Ce n’est plus l’Église qui empêche la célébration publique de la messe, mais les contraintes du temps, de la pandémie, de la prudence, et de la nécessité du vivre ensemble. Oui, les temps sont complexes. Oui, les temps sont violents. Oui, nous avons tous le désir de vivre enfin pleinement notre vie que cet étrange confinement et ce satané virus ne brident que trop fort. Mais tout cela nous empêchera-t-il de faire monter vers notre Dieu, notre messe sur le monde ? Plaçons donc sur notre patène le désir de vie et de salut qui travaille imperceptiblement toute humanité. Versons dans notre calice « la sève de tous les fruits » de l’humanité que nous pouvons offrir. Offrons au Seigneur ce sacrifice de louange pour qu’il nous le rende en abondance dans la force de tenir dans l’épreuve, dans le courage d’aller vers nos frères, dans la compassion pour ceux qui souffrent, dans l’entraide avec les plus pauvres, dans la rencontre avec ceux qui sont seul, dans le pardon avec ceux qui nous font souffrir, dans la paix avec ceux qui luttent, dans l’amour avec tous ceux pour qui le Christ a donné sa vie.

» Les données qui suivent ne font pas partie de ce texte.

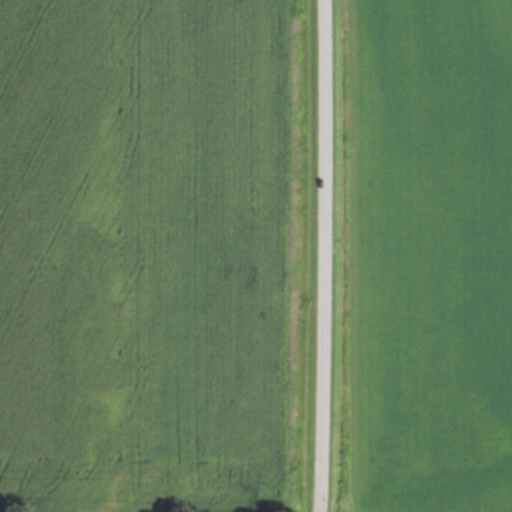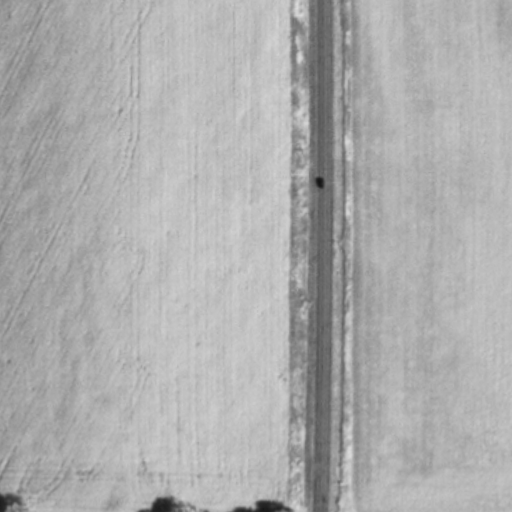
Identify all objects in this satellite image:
road: (320, 256)
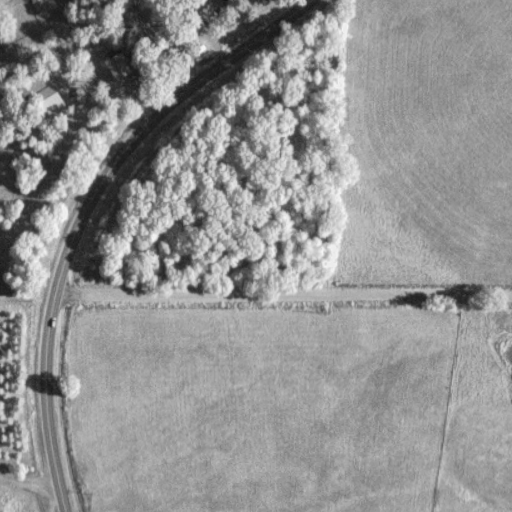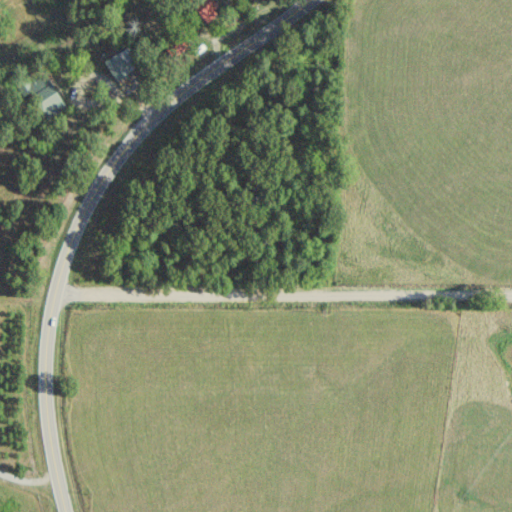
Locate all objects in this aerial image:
building: (123, 65)
building: (48, 97)
road: (75, 223)
road: (282, 287)
road: (20, 383)
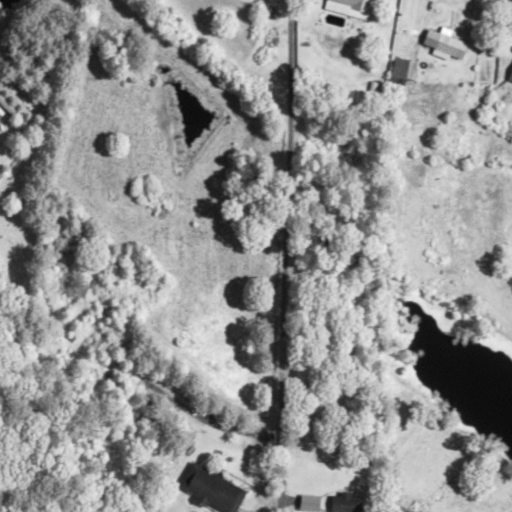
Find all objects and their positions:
building: (354, 3)
road: (20, 16)
building: (444, 43)
building: (402, 71)
building: (510, 77)
road: (192, 217)
building: (120, 367)
building: (215, 492)
building: (352, 504)
building: (315, 505)
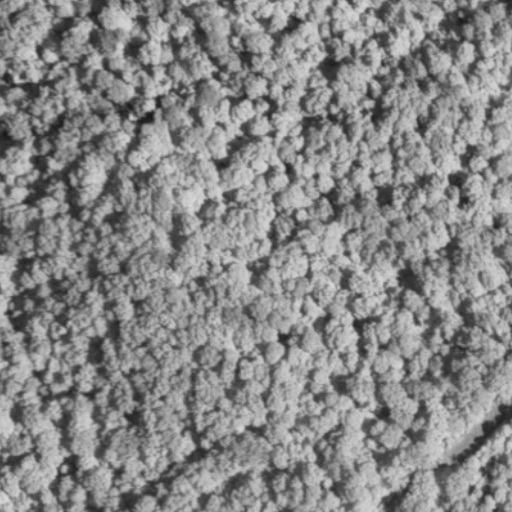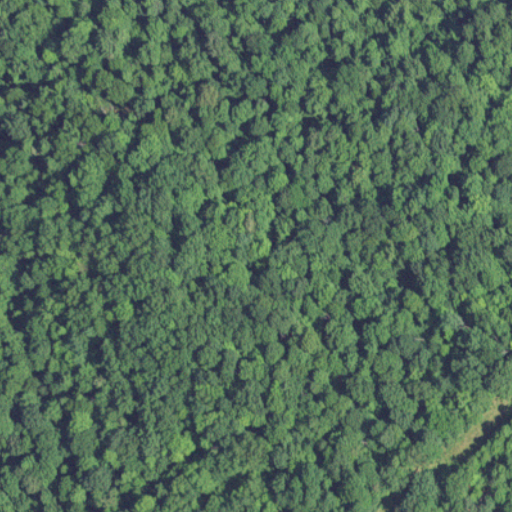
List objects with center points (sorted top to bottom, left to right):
road: (245, 73)
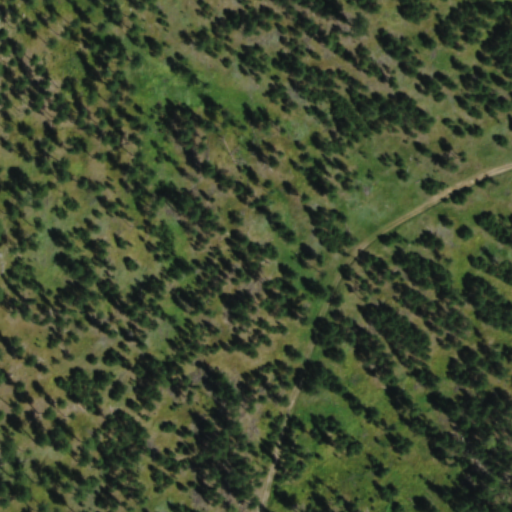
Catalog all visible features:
road: (328, 289)
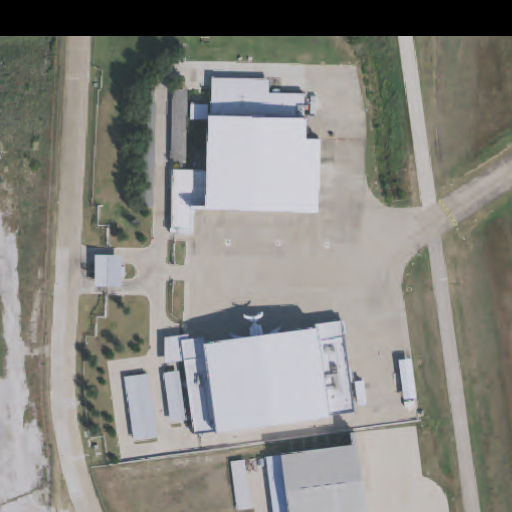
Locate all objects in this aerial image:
building: (178, 126)
building: (182, 130)
building: (147, 149)
building: (250, 156)
building: (257, 158)
road: (158, 178)
airport taxiway: (439, 224)
road: (2, 235)
road: (117, 253)
road: (74, 257)
airport: (299, 257)
airport apron: (287, 263)
building: (136, 276)
building: (133, 280)
road: (117, 292)
road: (19, 364)
airport apron: (400, 474)
building: (318, 479)
building: (315, 481)
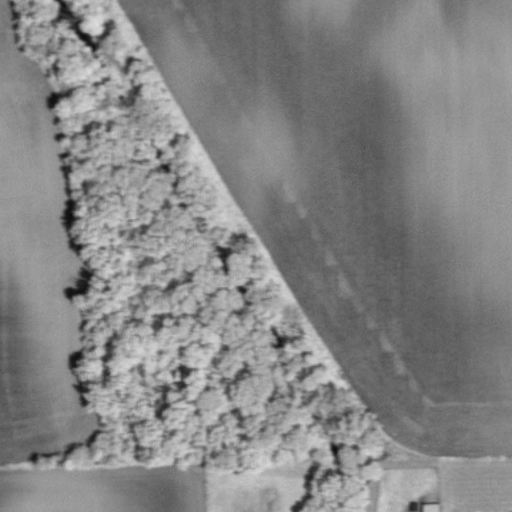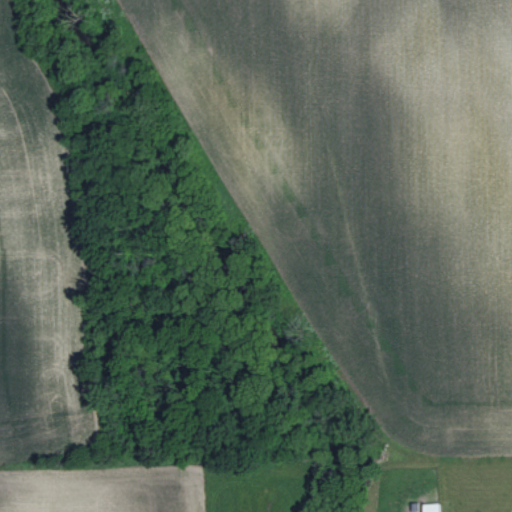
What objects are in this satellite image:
building: (434, 507)
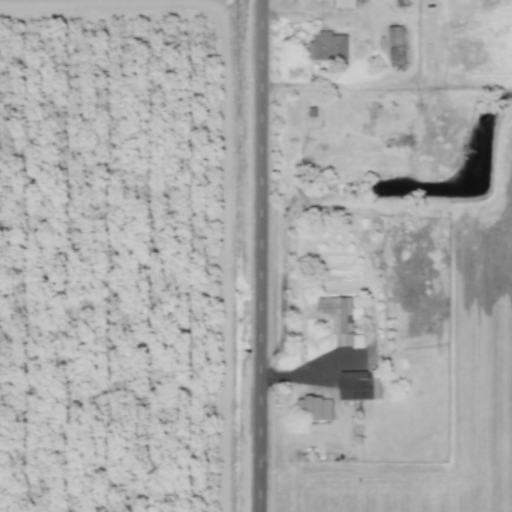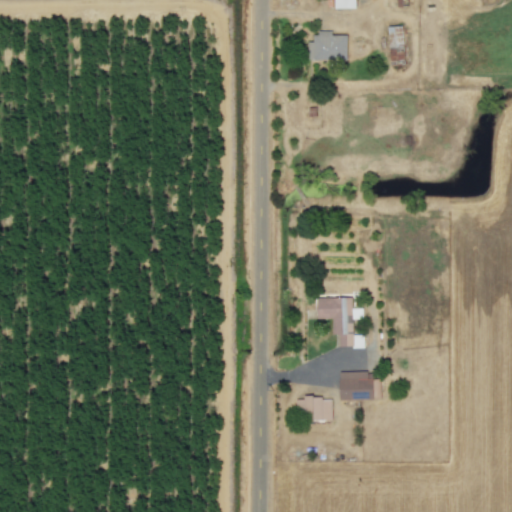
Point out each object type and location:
building: (344, 3)
building: (396, 42)
building: (328, 46)
road: (263, 256)
building: (314, 408)
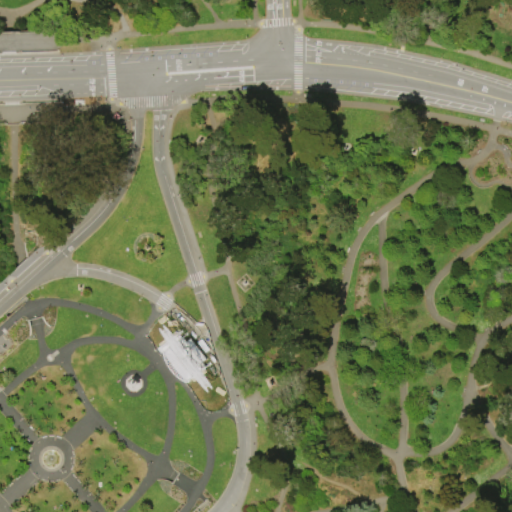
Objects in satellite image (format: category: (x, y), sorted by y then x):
road: (306, 5)
road: (107, 7)
road: (22, 10)
road: (299, 10)
road: (210, 12)
road: (252, 12)
road: (441, 21)
road: (274, 22)
road: (294, 22)
road: (255, 24)
road: (297, 26)
road: (277, 31)
road: (126, 33)
road: (406, 37)
road: (108, 42)
road: (399, 56)
road: (296, 61)
road: (307, 64)
road: (221, 68)
road: (370, 70)
road: (157, 73)
road: (107, 74)
road: (75, 75)
road: (428, 82)
road: (482, 94)
road: (295, 95)
road: (183, 101)
road: (149, 102)
road: (111, 103)
road: (350, 105)
road: (115, 106)
road: (56, 109)
road: (157, 123)
road: (122, 181)
road: (481, 185)
road: (175, 187)
road: (14, 199)
road: (89, 209)
road: (177, 227)
road: (467, 249)
road: (221, 252)
road: (46, 256)
park: (256, 256)
road: (214, 273)
road: (195, 279)
road: (345, 280)
road: (128, 283)
road: (14, 285)
road: (24, 287)
road: (176, 287)
road: (163, 303)
road: (148, 322)
road: (209, 325)
road: (43, 344)
road: (210, 350)
road: (155, 356)
road: (153, 358)
building: (290, 366)
road: (149, 369)
road: (475, 371)
road: (292, 382)
road: (75, 387)
road: (121, 387)
road: (231, 390)
park: (107, 406)
road: (238, 408)
road: (217, 415)
road: (402, 417)
road: (18, 426)
road: (78, 434)
road: (134, 448)
road: (281, 450)
fountain: (48, 459)
road: (250, 461)
road: (241, 463)
road: (62, 466)
road: (401, 475)
road: (18, 485)
road: (481, 488)
road: (77, 492)
road: (408, 502)
road: (367, 504)
parking lot: (182, 509)
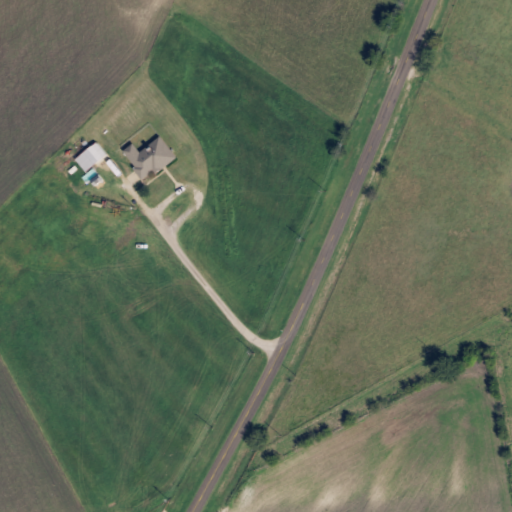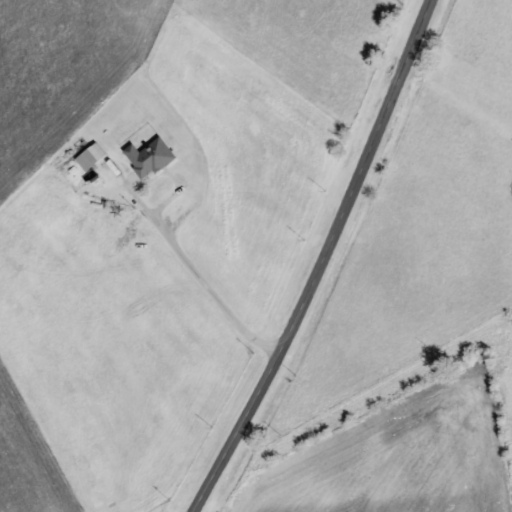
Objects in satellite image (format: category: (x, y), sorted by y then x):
building: (157, 156)
building: (158, 156)
building: (98, 159)
building: (99, 159)
road: (317, 262)
road: (201, 275)
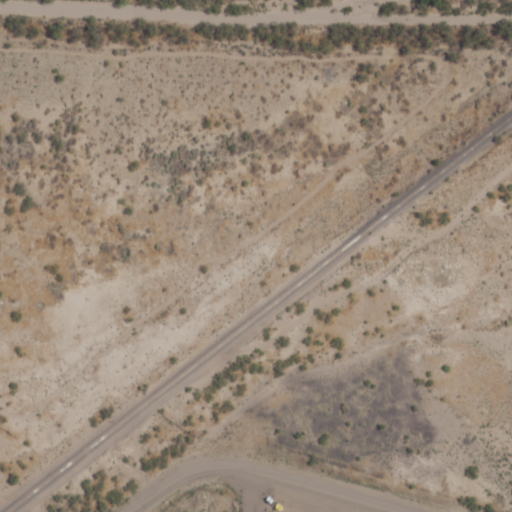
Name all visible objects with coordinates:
river: (60, 3)
railway: (258, 313)
road: (307, 376)
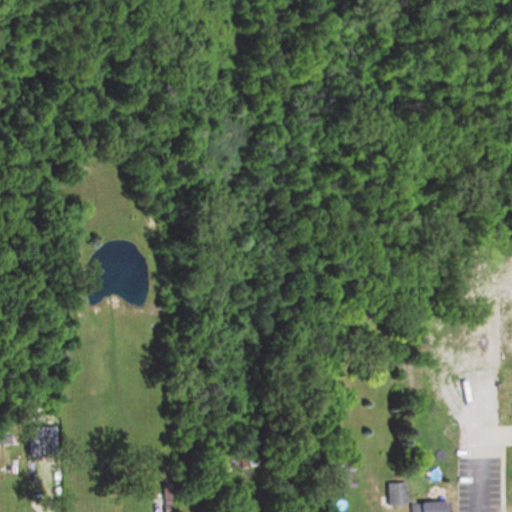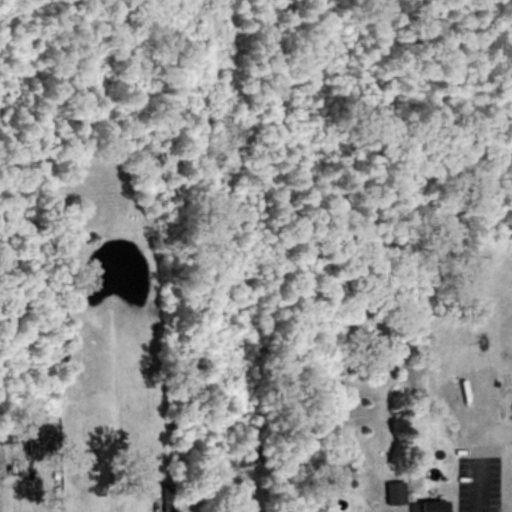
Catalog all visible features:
building: (33, 441)
road: (477, 482)
building: (390, 493)
building: (424, 506)
road: (130, 511)
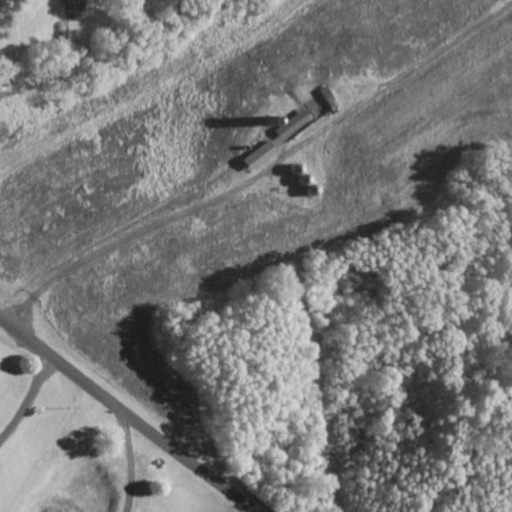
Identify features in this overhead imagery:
building: (256, 157)
road: (263, 170)
road: (29, 399)
road: (126, 414)
road: (129, 460)
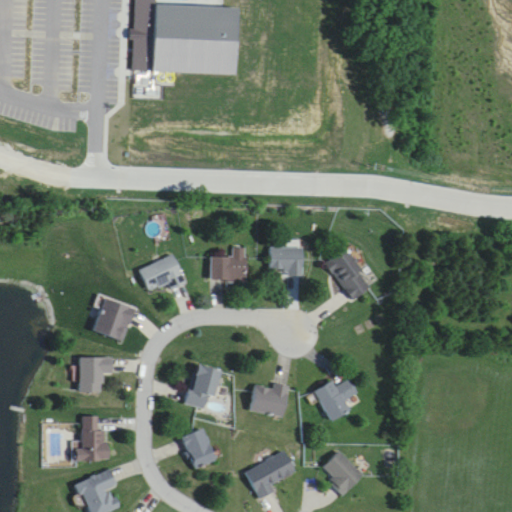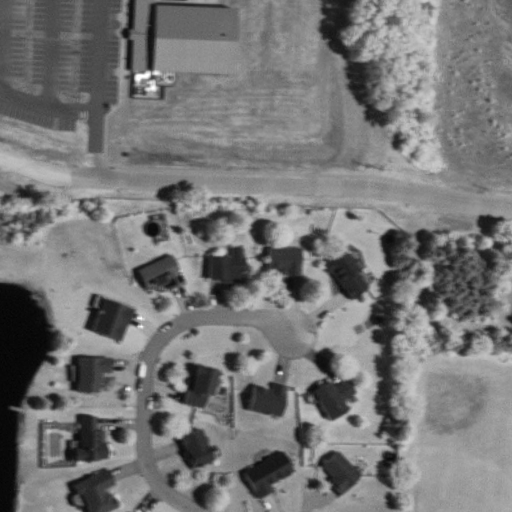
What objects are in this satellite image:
road: (109, 18)
water park: (168, 51)
parking lot: (41, 64)
park: (201, 94)
road: (256, 167)
building: (285, 261)
building: (229, 267)
building: (349, 274)
building: (163, 275)
building: (112, 319)
road: (150, 365)
building: (94, 374)
building: (202, 388)
building: (336, 400)
building: (270, 401)
building: (92, 441)
building: (199, 449)
building: (342, 473)
building: (270, 475)
building: (99, 493)
road: (301, 510)
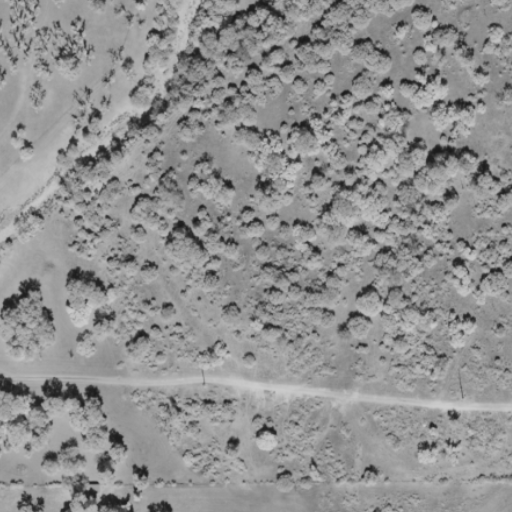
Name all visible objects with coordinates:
power tower: (205, 384)
power tower: (464, 397)
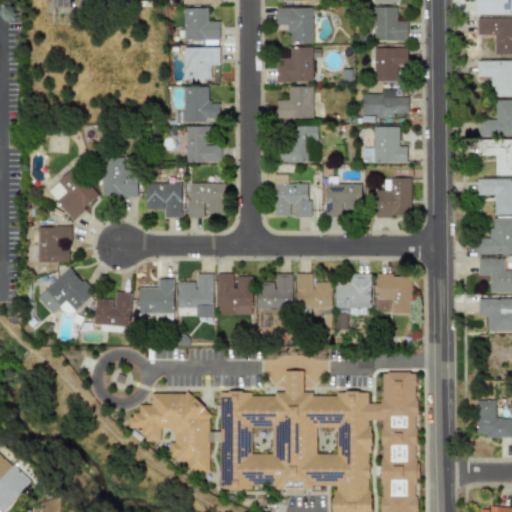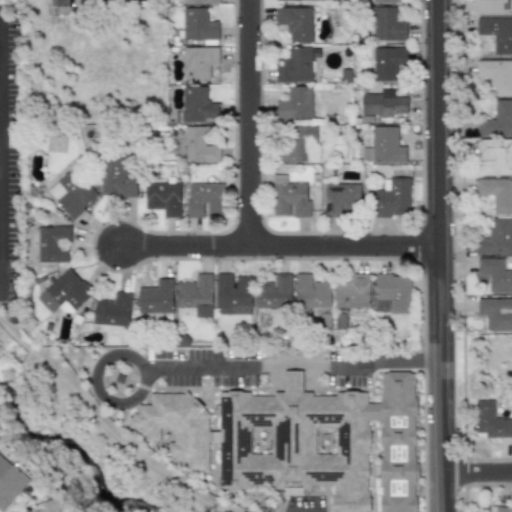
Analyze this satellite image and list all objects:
building: (296, 0)
building: (297, 0)
building: (198, 1)
building: (384, 1)
building: (384, 1)
building: (199, 2)
building: (492, 7)
building: (493, 7)
building: (295, 23)
building: (295, 23)
building: (386, 24)
building: (198, 25)
building: (198, 25)
building: (386, 25)
building: (496, 33)
building: (496, 34)
building: (198, 62)
building: (198, 62)
building: (387, 63)
building: (388, 64)
building: (293, 65)
building: (294, 66)
building: (496, 74)
building: (496, 74)
building: (295, 103)
building: (381, 103)
building: (295, 104)
building: (382, 104)
building: (195, 106)
building: (196, 106)
building: (497, 121)
building: (497, 121)
road: (250, 123)
road: (0, 137)
building: (295, 142)
building: (295, 143)
building: (199, 146)
building: (199, 146)
building: (383, 146)
building: (384, 147)
building: (497, 154)
building: (497, 154)
building: (115, 178)
building: (116, 179)
road: (1, 184)
road: (1, 187)
building: (71, 193)
building: (71, 193)
building: (496, 193)
building: (496, 194)
building: (288, 197)
building: (162, 198)
building: (163, 198)
building: (289, 198)
building: (340, 198)
building: (340, 198)
building: (392, 198)
building: (204, 199)
building: (392, 199)
building: (204, 200)
building: (495, 238)
building: (496, 238)
building: (48, 244)
building: (48, 244)
road: (280, 246)
road: (438, 256)
road: (0, 258)
building: (495, 274)
building: (495, 275)
building: (351, 291)
building: (63, 292)
building: (64, 292)
building: (273, 292)
building: (273, 292)
building: (309, 292)
building: (310, 292)
building: (352, 292)
building: (391, 293)
building: (232, 294)
building: (392, 294)
building: (195, 295)
building: (196, 295)
building: (233, 295)
building: (155, 297)
building: (155, 298)
building: (111, 310)
building: (112, 310)
building: (495, 313)
building: (496, 313)
road: (101, 361)
road: (292, 369)
building: (489, 420)
building: (490, 421)
building: (242, 439)
building: (297, 439)
building: (338, 451)
road: (478, 475)
building: (9, 483)
building: (10, 483)
building: (491, 509)
building: (492, 510)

N’est-ce pas là l’accomplissement de notre sacerdoce royal dont le baptême nous a revêtus ? N’est-ce pas là l’accomplissement de notre vocation chrétienne ? N’est-ce pas là l’accomplissement de notre vie d’homme dans celui qui s’est fait homme ?
En ce dernier dimanche avant la fête du Christ Roi de l’univers, comment ne pas être saisi de l’Esprit qui anima Teilhard dans son offrande spirituelle ? Les textes bibliques du jour nous redisent que « nous sommes des fils de la lumière », que nous « n’appartenons pas à la nuit et aux ténèbres ». « Alors, ne restons pas endormis comme les autres et soyons vigilants » (1 Th 5, 1-6). Cette vigilance est celle de la foi dans la prière, de l’espérance dans la vie quotidienne et de l’amour pour tous les hommes et les femmes de ce temps.
Dans quelques minutes, je me trouverai à l’autel du Seigneur. Soyez sûr que vous serez tous posés au bord de la patène et plongés au fond du calice. Votre « messe sur le monde » rejoint « ma messe à l’autel » pour que le feu de l’amour divin embrase nos cœurs à tous.